━━━━━ Supplied data

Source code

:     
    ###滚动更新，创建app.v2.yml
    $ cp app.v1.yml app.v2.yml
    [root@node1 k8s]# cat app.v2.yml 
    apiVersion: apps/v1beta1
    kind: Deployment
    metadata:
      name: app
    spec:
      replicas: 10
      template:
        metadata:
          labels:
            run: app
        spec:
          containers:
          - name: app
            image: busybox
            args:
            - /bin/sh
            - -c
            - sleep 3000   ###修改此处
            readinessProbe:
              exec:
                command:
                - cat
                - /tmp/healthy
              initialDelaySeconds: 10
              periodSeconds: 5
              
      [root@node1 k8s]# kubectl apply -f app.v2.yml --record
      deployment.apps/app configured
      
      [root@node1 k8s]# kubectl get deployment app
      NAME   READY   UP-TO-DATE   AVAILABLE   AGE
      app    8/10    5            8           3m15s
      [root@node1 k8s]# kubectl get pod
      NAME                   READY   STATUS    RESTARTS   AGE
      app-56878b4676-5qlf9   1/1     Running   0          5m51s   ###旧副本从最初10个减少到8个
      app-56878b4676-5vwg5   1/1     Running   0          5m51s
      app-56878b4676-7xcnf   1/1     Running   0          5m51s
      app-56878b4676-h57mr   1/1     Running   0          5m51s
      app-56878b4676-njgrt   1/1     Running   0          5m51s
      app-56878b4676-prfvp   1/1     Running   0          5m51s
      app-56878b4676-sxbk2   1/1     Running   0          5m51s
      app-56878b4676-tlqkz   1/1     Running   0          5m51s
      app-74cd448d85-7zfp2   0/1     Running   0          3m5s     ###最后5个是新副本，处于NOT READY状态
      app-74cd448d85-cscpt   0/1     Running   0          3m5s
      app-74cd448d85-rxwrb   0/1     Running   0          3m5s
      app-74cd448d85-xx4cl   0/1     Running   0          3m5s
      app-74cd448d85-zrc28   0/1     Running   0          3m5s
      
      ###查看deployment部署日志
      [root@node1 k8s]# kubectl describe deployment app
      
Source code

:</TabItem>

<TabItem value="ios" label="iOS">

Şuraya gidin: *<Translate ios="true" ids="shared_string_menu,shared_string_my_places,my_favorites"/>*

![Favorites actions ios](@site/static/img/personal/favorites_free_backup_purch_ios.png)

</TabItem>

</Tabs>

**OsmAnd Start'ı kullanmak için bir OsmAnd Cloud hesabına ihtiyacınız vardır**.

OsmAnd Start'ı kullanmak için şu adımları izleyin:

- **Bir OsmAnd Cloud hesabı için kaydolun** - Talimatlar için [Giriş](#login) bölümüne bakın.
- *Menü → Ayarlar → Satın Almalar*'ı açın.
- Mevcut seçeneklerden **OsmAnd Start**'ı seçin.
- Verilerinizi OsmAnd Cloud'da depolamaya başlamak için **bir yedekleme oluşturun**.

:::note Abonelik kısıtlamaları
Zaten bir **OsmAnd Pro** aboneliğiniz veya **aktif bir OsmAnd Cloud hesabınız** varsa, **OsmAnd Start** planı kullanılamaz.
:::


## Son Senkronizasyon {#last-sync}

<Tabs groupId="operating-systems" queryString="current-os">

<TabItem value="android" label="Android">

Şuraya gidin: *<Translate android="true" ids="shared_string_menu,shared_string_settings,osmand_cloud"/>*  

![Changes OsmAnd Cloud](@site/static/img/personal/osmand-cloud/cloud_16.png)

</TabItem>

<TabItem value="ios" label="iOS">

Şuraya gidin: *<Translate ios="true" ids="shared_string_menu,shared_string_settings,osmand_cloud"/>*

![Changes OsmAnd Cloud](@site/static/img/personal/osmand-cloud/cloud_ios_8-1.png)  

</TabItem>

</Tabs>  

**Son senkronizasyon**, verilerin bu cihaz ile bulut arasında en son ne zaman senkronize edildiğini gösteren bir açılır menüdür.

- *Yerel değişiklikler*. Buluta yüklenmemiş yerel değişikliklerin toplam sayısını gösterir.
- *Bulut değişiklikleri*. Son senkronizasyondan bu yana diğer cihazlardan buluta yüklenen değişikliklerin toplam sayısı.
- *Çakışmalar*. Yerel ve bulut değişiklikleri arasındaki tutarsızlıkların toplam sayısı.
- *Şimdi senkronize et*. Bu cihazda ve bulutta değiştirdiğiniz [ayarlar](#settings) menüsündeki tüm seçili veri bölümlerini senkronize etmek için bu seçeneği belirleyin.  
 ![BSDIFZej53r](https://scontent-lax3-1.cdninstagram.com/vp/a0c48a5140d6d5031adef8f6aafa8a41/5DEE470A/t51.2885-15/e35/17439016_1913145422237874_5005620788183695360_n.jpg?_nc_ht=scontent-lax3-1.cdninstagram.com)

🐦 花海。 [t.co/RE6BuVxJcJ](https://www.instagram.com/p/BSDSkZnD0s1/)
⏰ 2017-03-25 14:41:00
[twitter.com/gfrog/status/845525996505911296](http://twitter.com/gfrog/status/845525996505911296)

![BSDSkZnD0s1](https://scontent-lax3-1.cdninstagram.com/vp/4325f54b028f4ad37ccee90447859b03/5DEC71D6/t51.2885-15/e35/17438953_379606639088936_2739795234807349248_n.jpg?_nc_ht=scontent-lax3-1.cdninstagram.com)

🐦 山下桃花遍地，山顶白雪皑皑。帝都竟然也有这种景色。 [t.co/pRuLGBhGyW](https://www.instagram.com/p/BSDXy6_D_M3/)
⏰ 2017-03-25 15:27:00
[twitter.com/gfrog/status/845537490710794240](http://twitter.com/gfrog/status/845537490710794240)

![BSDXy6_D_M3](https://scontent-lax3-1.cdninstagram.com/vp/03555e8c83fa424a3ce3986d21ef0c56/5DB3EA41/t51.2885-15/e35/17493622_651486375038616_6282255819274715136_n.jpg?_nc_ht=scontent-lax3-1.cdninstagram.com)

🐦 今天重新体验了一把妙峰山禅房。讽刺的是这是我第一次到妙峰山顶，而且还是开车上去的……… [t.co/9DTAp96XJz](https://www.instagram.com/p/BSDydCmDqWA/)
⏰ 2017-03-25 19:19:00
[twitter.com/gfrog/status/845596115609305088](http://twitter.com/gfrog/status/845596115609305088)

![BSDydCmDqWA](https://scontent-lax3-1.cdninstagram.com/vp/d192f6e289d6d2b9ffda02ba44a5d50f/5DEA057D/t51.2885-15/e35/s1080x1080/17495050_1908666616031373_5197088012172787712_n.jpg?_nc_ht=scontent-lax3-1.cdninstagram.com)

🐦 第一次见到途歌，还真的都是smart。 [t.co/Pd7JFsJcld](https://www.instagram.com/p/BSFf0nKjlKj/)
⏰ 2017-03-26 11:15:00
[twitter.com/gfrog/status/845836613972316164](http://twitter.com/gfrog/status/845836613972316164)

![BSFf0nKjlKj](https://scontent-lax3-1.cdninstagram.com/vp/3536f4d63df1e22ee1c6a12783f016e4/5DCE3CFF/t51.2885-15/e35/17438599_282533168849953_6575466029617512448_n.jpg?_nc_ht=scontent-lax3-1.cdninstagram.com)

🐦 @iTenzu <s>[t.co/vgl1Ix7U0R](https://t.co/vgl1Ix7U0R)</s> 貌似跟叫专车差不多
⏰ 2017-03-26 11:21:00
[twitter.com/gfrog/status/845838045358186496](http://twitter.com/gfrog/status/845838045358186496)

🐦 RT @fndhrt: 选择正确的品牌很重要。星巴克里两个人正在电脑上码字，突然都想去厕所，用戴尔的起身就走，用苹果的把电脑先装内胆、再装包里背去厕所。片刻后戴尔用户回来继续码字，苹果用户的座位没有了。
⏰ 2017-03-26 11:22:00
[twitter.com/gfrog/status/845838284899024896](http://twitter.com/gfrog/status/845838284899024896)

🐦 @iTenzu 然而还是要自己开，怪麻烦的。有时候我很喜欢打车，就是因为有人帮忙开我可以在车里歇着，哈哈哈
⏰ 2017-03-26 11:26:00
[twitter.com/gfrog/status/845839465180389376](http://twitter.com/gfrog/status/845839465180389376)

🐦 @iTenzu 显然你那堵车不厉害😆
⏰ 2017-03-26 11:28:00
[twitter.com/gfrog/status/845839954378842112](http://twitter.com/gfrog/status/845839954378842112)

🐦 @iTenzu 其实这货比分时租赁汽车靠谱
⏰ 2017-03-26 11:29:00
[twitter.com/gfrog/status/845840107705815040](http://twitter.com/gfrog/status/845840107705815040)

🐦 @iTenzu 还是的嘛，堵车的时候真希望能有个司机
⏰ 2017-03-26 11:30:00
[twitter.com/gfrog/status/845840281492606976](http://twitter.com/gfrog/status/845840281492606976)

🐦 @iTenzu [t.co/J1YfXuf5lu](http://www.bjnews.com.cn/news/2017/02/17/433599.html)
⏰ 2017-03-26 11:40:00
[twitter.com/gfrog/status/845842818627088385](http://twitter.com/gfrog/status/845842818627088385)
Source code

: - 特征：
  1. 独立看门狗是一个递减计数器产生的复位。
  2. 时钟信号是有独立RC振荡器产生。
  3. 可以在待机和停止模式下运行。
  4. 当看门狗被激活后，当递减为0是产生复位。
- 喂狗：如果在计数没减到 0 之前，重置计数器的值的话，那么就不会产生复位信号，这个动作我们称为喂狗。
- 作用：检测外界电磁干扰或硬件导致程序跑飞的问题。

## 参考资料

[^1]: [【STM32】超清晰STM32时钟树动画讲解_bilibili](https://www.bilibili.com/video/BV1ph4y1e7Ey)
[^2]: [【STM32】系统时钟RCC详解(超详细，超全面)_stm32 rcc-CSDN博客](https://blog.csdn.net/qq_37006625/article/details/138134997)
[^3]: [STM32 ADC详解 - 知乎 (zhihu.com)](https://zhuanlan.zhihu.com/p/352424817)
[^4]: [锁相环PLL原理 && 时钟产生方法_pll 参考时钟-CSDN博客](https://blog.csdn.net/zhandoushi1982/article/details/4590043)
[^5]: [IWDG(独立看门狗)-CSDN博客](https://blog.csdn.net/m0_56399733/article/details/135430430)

━━━━━━━━━━

Directions for this task:
Above are some records; copy each line there that contains "article".

The answer:
[^2]: [【STM32】系统时钟RCC详解(超详细，超全面)_stm32 rcc-CSDN博客](https://blog.csdn.net/qq_37006625/article/details/138134997)
[^4]: [锁相环PLL原理 && 时钟产生方法_pll 参考时钟-CSDN博客](https://blog.csdn.net/zhandoushi1982/article/details/4590043)
[^5]: [IWDG(独立看门狗)-CSDN博客](https://blog.csdn.net/m0_56399733/article/details/135430430)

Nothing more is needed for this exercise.